World markets rallied sharply Monday amid positive U.S. economic data and an upbeat projection for U.S. economic expansion.
The beleaguered U.S. housing market got a boost last month as Americans rushed to purchase homes ahead of an anticipated end to government subsidies for first-time buyers. U.S. home sales rose just over 10 percent in October to an annual rate of 6.1 million units, the highest level in more than two years.
Walter Maloney is a spokesman for the National Association of Realtors, which reported the sales figure.
"If you just look at single-family sales, it [the October total] is the biggest monthly increase since January of 1983,said Walter Maloney.
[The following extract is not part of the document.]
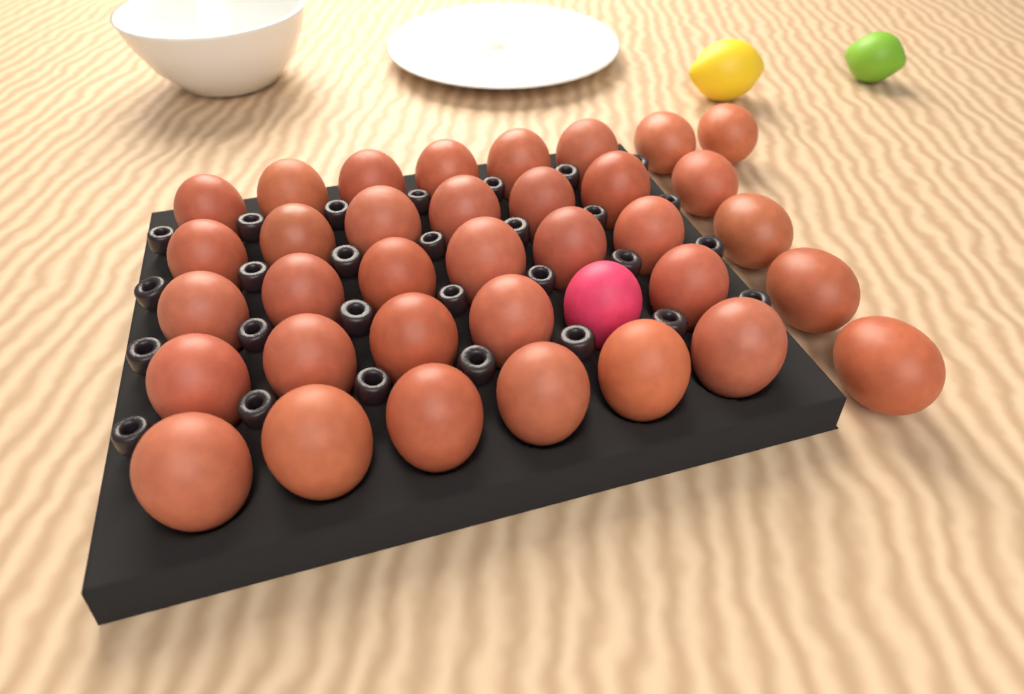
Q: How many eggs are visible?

In addition to government incentives, which Congress recently extended, home buyers have been enticed by continued low interest rates and depressed housing prices. The median sales price last month stood at $173,000, down more than 7 percent from a year ago. Despite the recent uptick in demand for homes, housing prices are expected to remain in check due to stubbornly high foreclosure rates in the United States.
Economists say one key to reducing foreclosures is an improvement in America's labor market. U.S. unemployment stands at 10.2 percent, the highest level in more than 25 years. Joblessness has continued to rise even though the U.S. economy expanded at a better-than-expected 3.5 percent annual rate in the third quarter of the year.
Monday, a private research group predicted U.S. employment gains beginning in the first half of 2010, fueled by economic growth of 3.2 percent for the entire year.
Lynn Reaser heads the National Association for Business Economics, which issued the projections.
"We are looking for [predicting] a pretty good, solid [economic] upturn," said Lynn Reaser. "We believe by the second quarter [of 2010] we will see positive job growth. And while we have been losing jobs on the order of about 200,000 per month recently, by the end of next year we will be adding jobs on that order of about 200,000 per month."
But others see the recovery as fragile and tentative. David Weiss is chief economist at Standard and Poor's.
"If we get a major [oil] shock from the Middle East, for example, we could easily move back into recession next year," said David Weiss. "Six months ago, people were convinced that we were heading off a bottomless cliff [plunging into economic catastrophe]. Now we are at the bottom and starting to come back up. But it takes a lot longer to climb out of a hole than it takes to fall into one."
The consensus view among economists is that the U.S. recovery will be slower and weaker than those of developing nations, and that America's long term economic outlook is clouded by massive debt that continues to grow.